Resource sector growth driving vacancy rate dip
BY DERRICK PENNER, VANCOUVER SUN JULY 22, 2011 11:06 PM
The strength of British Columbia’s resource sector is the driver pushing Metro Vancouver’s office vacancy rates back down.
Mining companies and energy firms, and service providers from engineers to lawyers, are refilling downtown office towers, in particular.
Two major commercial realtors have tracked declining vacancy rates across Metro Vancouver over the first half of 2011, with Burnaby picking up a significant amount of new activity and downtown returning to its typically low vacancy rates.
Each firm tracks a slightly different roster of buildings, but both firms releases at the end of this week showed similar trends.
Downtown, CB Richard Ellis tracks buildings with 22 million square feet of space and found a vacancy rate of 4.3 per cent at the end of June versus 5.6 per cent at the same point of last year.
Avison Young’s report tracks buildings with just under 20 million square feet of space and recorded a 5-per-cent vacancy, compared with the 5.1 per cent vacancy within its roster over the same period a year ago.
In its report, Avison Young noted that while downtown tenants leased an additional 166,702 square feet of space in the buildings it tracks, it was almost offset by the small amount of new office space completed over the first half of 2011, primarily the 71,500 square feet in the Hotel Georgia development and 60,000 square feet included in the just-completed Jameson House project.
“I would say that, overall, the market is healthy,” said Anthio Yuen, senior researcher in Vancouver with the firm CB Richard Ellis. “Downtown definitely has moved back toward pre-recession levels in terms of vacancy.”
The growth in downtown, he said, has come from within the existing market, which has seen very little new construction, rather than from big jumps in economic growth.
Brian Pearson, a corporate real estate adviser at Avison Young, said that it has been incremental growth in the sectors of B.C.’s economy that are now doing well that is bringing the vacancy rate down.
“The industries specifically driving [this] are the resource sectors, so obviously mining and energy and engineering firms as well.”
And a limited supply of downtown offices, for now, is expected to “pose challenges for both landlords and tenants” trying to expand or squeeze into the peninsula, according to the Avison Young report.
That has commercial realtors welcoming Oxford Properties’ launch of its latest office project, a 35-storey, 270,000-square-foot office-exclusive tower at 1021 West Hastings, between the Marine Building and Guinness Tower, which was unveiled earlier this month.
It will be the first purpose-built office tower downtown since the completion of the Bentall 5 tower in 2007, which should give tenants and landlords a bit of room to move when it is complete in 2014.
Pearson said that for tenants with lease expiries in the next 12 to 24 months, the new building might help create conditions for more favourable renewals, or opportunities for new space.
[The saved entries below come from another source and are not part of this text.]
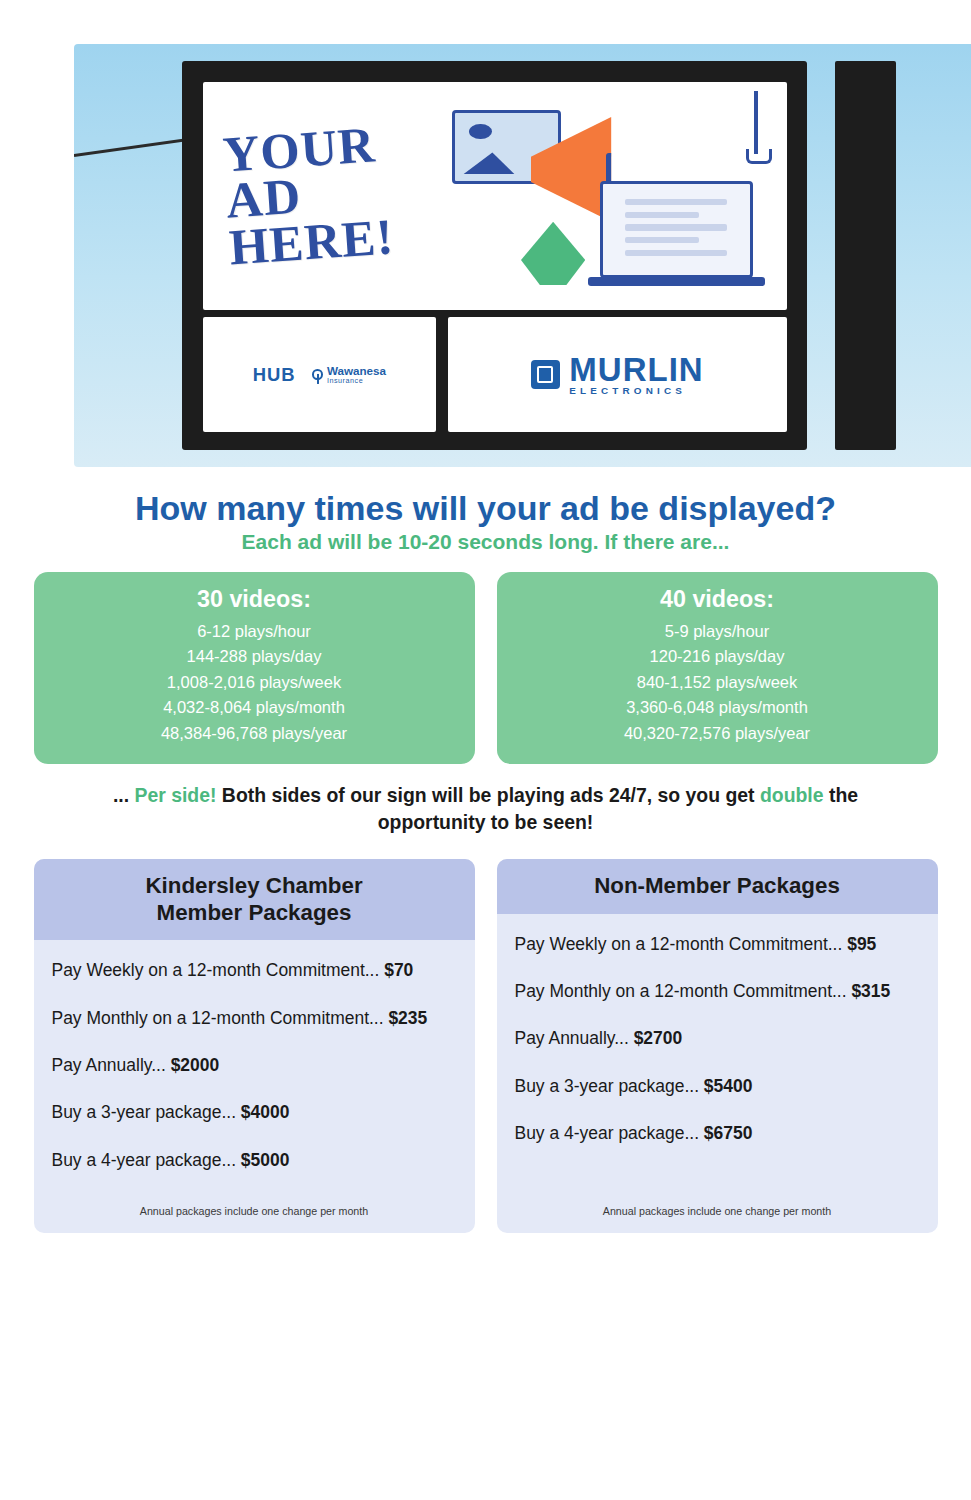YOUR
AD
HERE!
HUB WawanesaInsurance
MURLINELECTRONICS
How many times will your ad be displayed?
Each ad will be 10-20 seconds long. If there are...
30 videos:
6-12 plays/hour
144-288 plays/day
1,008-2,016 plays/week
4,032-8,064 plays/month
48,384-96,768 plays/year
40 videos:
5-9 plays/hour
120-216 plays/day
840-1,152 plays/week
3,360-6,048 plays/month
40,320-72,576 plays/year
... Per side! Both sides of our sign will be playing ads 24/7, so you get double the opportunity to be seen!
Kindersley Chamber
Member Packages
Pay Weekly on a 12-month Commitment... $70
Pay Monthly on a 12-month Commitment... $235
Pay Annually... $2000
Buy a 3-year package... $4000
Buy a 4-year package... $5000
Annual packages include one change per month
Non-Member Packages
Pay Weekly on a 12-month Commitment... $95
Pay Monthly on a 12-month Commitment... $315
Pay Annually... $2700
Buy a 3-year package... $5400
Buy a 4-year package... $6750
Annual packages include one change per month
Yuen said given downtown’s tight market, the Oxford building will probably be easily absorbed into the market, but won’t overwhelm it.
“The market definitely needed to have some new supply, so I think it was a welcome announcement.”
Across Metro Vancouver, both firms tracked shrinking vacancies in most markets, except for Richmond, which still has a stubbornly high vacancy rate.
CB Richard Ellis tracks 42.7 million square feet of office space across Metro, where it saw an overall vacancy of 8.7 per cent, down from 9.4 per cent in the first quarter of 2011.
Avison Young tracks buildings with 46.4 million square feet of space, which showed a vacancy rate of 7.6 per cent, which was down from 8.4 per cent at the beginning of 2011.